Let's see how to avoid a heart attack.
A heart attack is a medical emergency and it can happen when the blood flow to the heart is blocked. When this happens, the cells in the heart tissue die. The most common cause of a heart attack is coronary artery disease, which is caused by fat and cholesterol deposits in the arteries that supply blood to your heart.
The causes of a heart attack can be classified as follows:
-Atherosclerosis: This is one of the most common causes of a heart attack. It occurs when plaque builds up on the inside walls of an artery, narrowing it and making it harder for blood to flow through.
-Aneurysm: An aneurysm occurs when there is a bulge or weak spot in an artery wall. When the pressure in that area becomes too great, it bursts open and cuts off the blood supply to that area.

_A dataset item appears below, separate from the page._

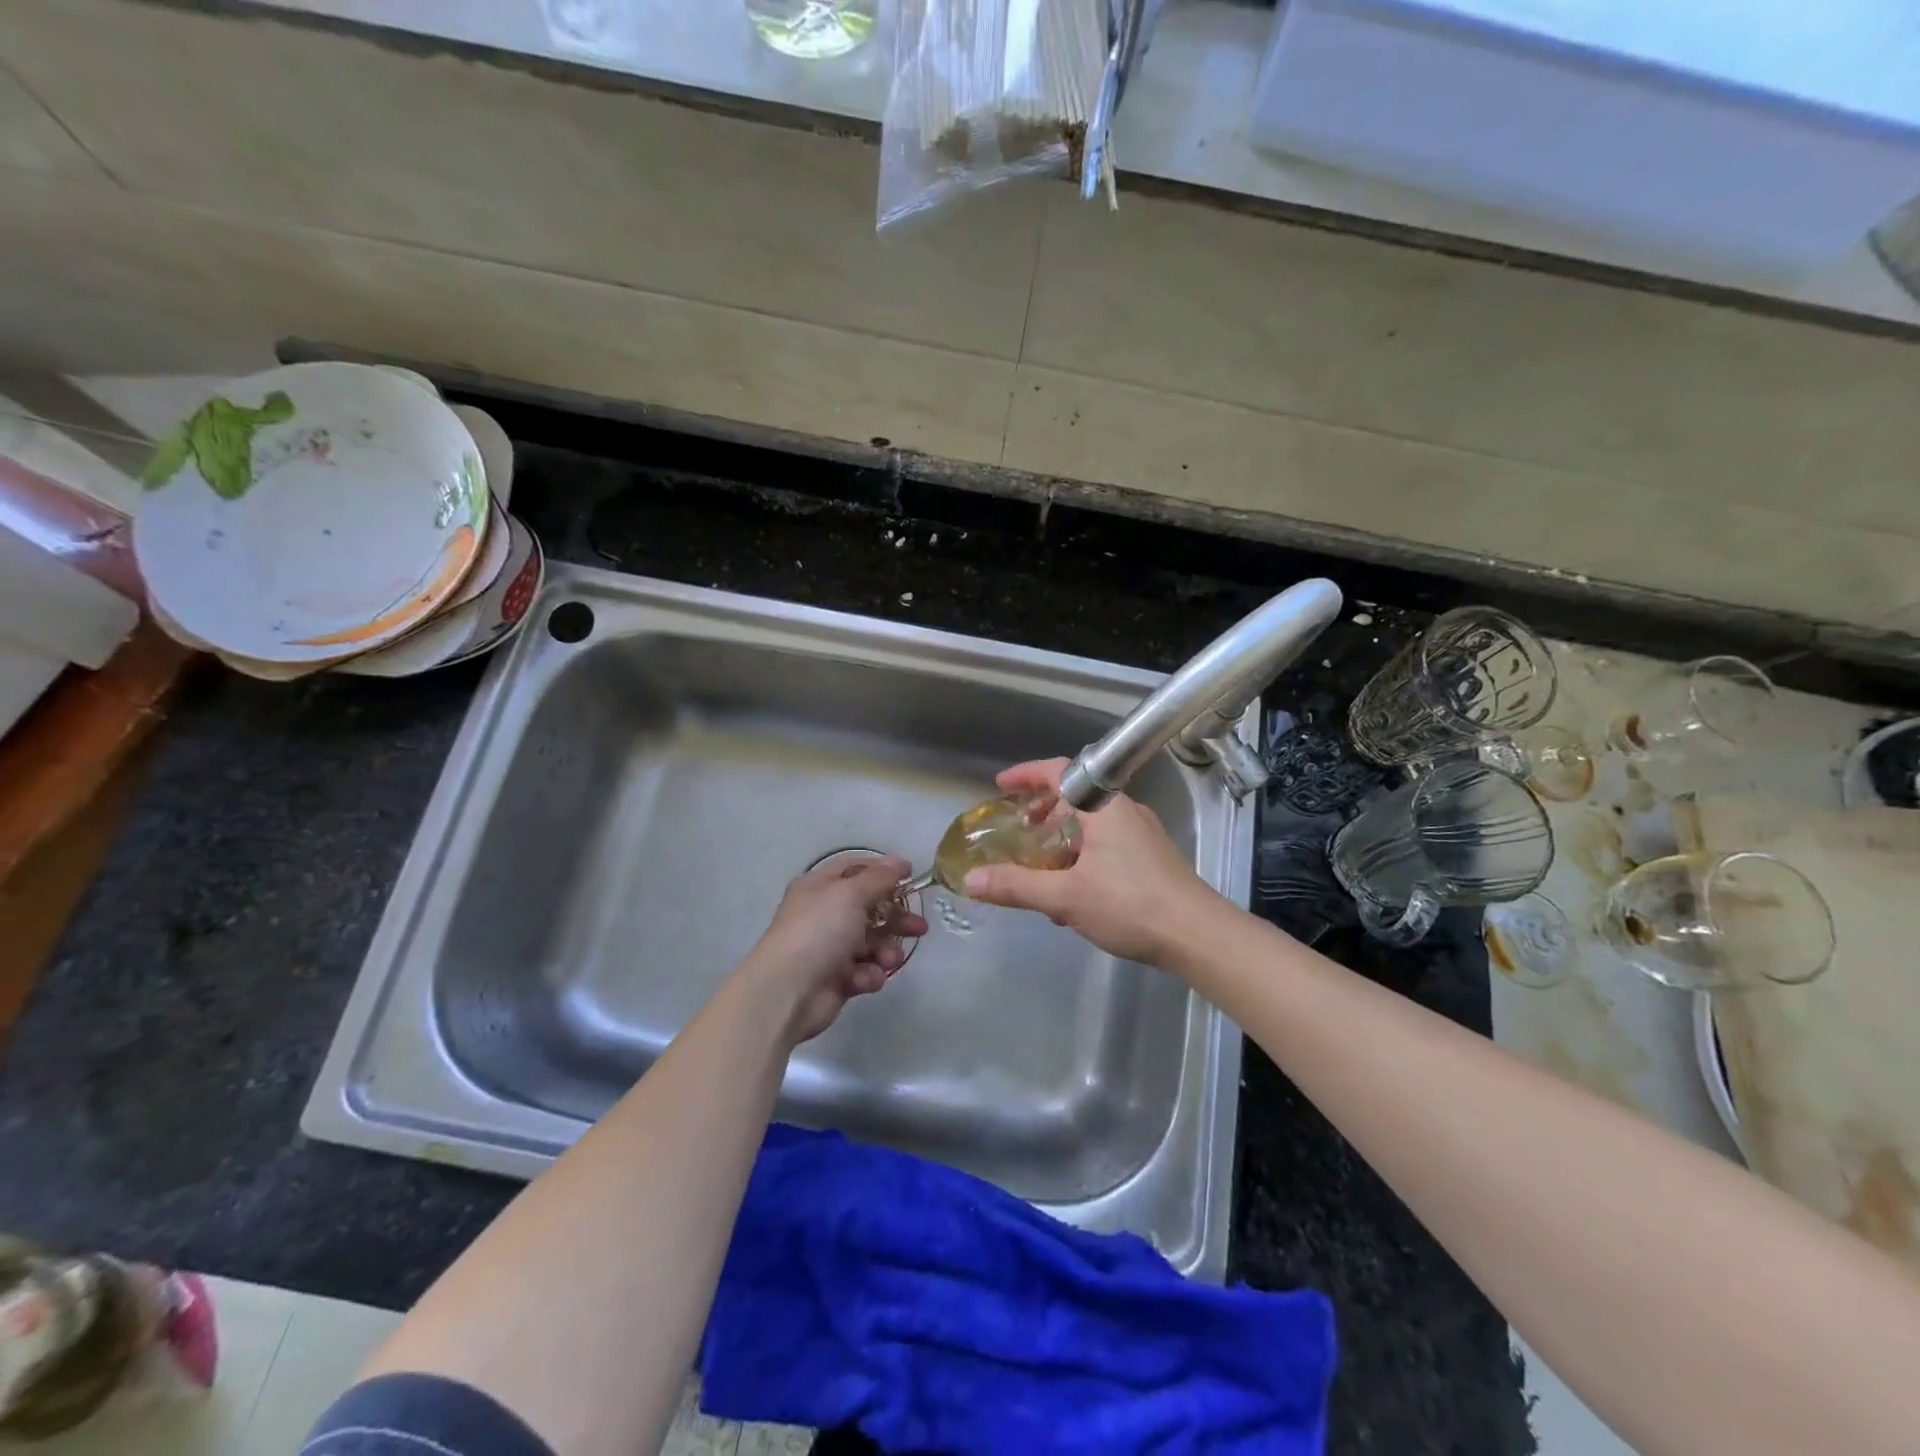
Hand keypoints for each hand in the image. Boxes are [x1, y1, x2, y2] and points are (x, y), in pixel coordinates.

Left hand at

-Coronary Artery Spasm: This is another common cause of a heart attack where there is spasm or contraction in one or more coronary arteries which blocks off blood flow to that area.
Heart attack symptoms vary depending on the type of heart attack. The most common symptom of a heart attack is chest pain or discomfort, which usually lasts more than a few minutes. Other symptoms can include shortness of breath, nausea, vomiting, and sudden dizziness or lightheadedness.
Chest pain is the most common symptom of a heart attack. It usually lasts more than 10 minutes and may feel like pressure, tightness, squeezing or heavy weight on your chest.
The pain can be mild to severe and often feels like someone is sitting on your chest. It can also feel like indigestion or simply uncomfortable pressure in your chest area that doesn't go away after you rest for a while.
It is important to note that not all heart attacks are the same. Some people experience different symptoms and it is important to know what they are so you can prevent them. Heart disease is the leading cause of death in the United States with 1 in every 4 deaths being related to heart disease. The good news is that many of these deaths could be prevented if people were aware of their risk factors, watched out for warning signs, and took action when they suspected a problem. The following tips will help you avoid a heart attack or cardiac arrest:
1: Get a complete physical exam every year. A regular physical examination is important in detecting heart disease, but it is not always enough. The American Heart Association advises people to have a cardiologist or internist conduct an annual electrocardiogram (EKG) to screen for heart problems or heart rhythm abnormalities like atrial fibrillation, which increases the risk of atrial fibrillation-related death.
2: Eat a nutritious diet high in fruits, vegetables , whole grains, low in saturated fat and sodium. This will help maintain a healthy heart.
3: Lose weight, if needed. Excess body fat can contribute to high blood pressure, which is an independent risk factor for cardiovascular disease and heart attack.
4: Exercise regularly. The American Heart Association recommends aerobic workouts three days a week for 30 minutes each day of brisk walking or jogging; moderate to vigorous exercise five days a week at least 30 minutes each day; strength training two days a week, 10 minutes each day.
5: Avoid smoking. Smoking increases the risk of stroke by up to 70 percent.
6: Get enough vitamin D. People who consume a diet rich in vitamin D are less likely to experience a stroke.
7: Keep blood pressure under control. High blood pressure increases the risk of stroke by more than 60 percent, according to the Stroke Association, and is one of the main risk factors for cardiac events in women.
8: In addition to the above make sure to have plenty of sleep. You should have at least a minimum of 7 hours of sleep every night.